I’m still that routine-laden woman, I just now find myself flying out of my house two minutes late in meeting a friend, misplacing my keys that I’ve never before misplaced, fretting over crossword puzzles for entire mornings, poring over books that I’ve never had time to pore over. It seems that without a set routine, I also have no standardised set of rules for my daily life. At first, I was horrified at my lateness and worried over my misplaced keys, muttering that I’ve never misplaced my keys in my entire life before this summer.

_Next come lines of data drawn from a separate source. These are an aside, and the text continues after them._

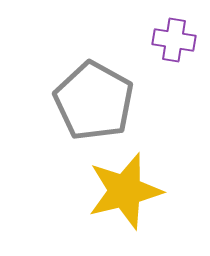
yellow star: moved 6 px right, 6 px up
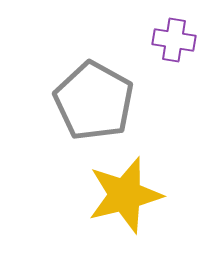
yellow star: moved 4 px down
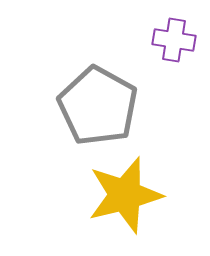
gray pentagon: moved 4 px right, 5 px down
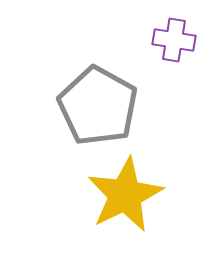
yellow star: rotated 12 degrees counterclockwise
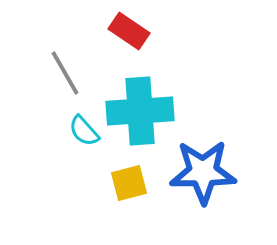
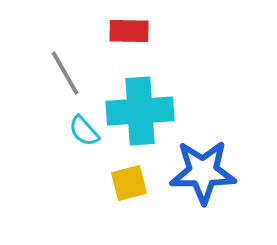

Indeed, having nowhere to go and nothing to see was quite the terrifying prospect at first.

Then I settled in to the life of a lady of leisure (as my mother calls it): I started going on daily hikes with my mom and sister, I started the A Song of Ice and Fire series (five thousand pages later – come on, George R.R. Martin, give me more!), I embarked on doable sewing projects, I sat in the sun and ate blueberries and read books and caught up with friends and enjoyed the summer as I’d never been able to before.

Before, in the days of an employed me, my weekends and time off were taken to be two days of wild, untamed freedom where I’d often gallivant off to another state or else go on some wild adventure because – hey, I only had two days of this nonsense before I had to wake up at 6:30 am on a Monday and start the whole routine all over again.

In some ways, not having a job has been an adventure in its own right. Forced to find solace in solitude, to find my own sort of journeys, to explore what really constitutes who I am and what I want, this summer of unemployment has lent me rather keen insights and adventures – albeit, packaged a bit differently than what I am used to.

To yank myself out of my comfortable bed of routine was to do myself a huge favour.

In doing so, I was able to shake away the structured confidence that four years of constant study, employment and unquestioned acceptance has wrought upon me. Underneath it all, I found that I wasn’t quite sure who I was if I did not bear some kind of label. Who was I really if not a student, an intern, a writer? Indeed, I’m afraid that the classic case of post-graduate quarter life crisis was upon me.

And now, here I sit. I am still in my room and my calendar has just changed to July the twenty fourth. My clock has ticked well past midnight. The sky is still its inky black, savouring the moments before the sharp rays of first light will pierce it. And I reflect on my past three months as an unemployment graduate. Sure, I’ve been bored and tired and uninspired at times – but I must say, I’ve felt these things even with a job or two (or three). What has stood out this summer is how much “doing nothing” has helped me to see what I should be doing in my future – what I want to be doing in my future. Free from my occupying routine, I’ve been able to really, actually, relax and think long term about my hopes and dreams and desires – rather than the short-term thinking that a busy schedule necessitates.

I am a woman of routine, of order, of logic. I am also a woman of adventure, of passion, of questions. I venture forth to try and find the balance between those two halves of myself. This summer, I like to think that I got a little bit closer.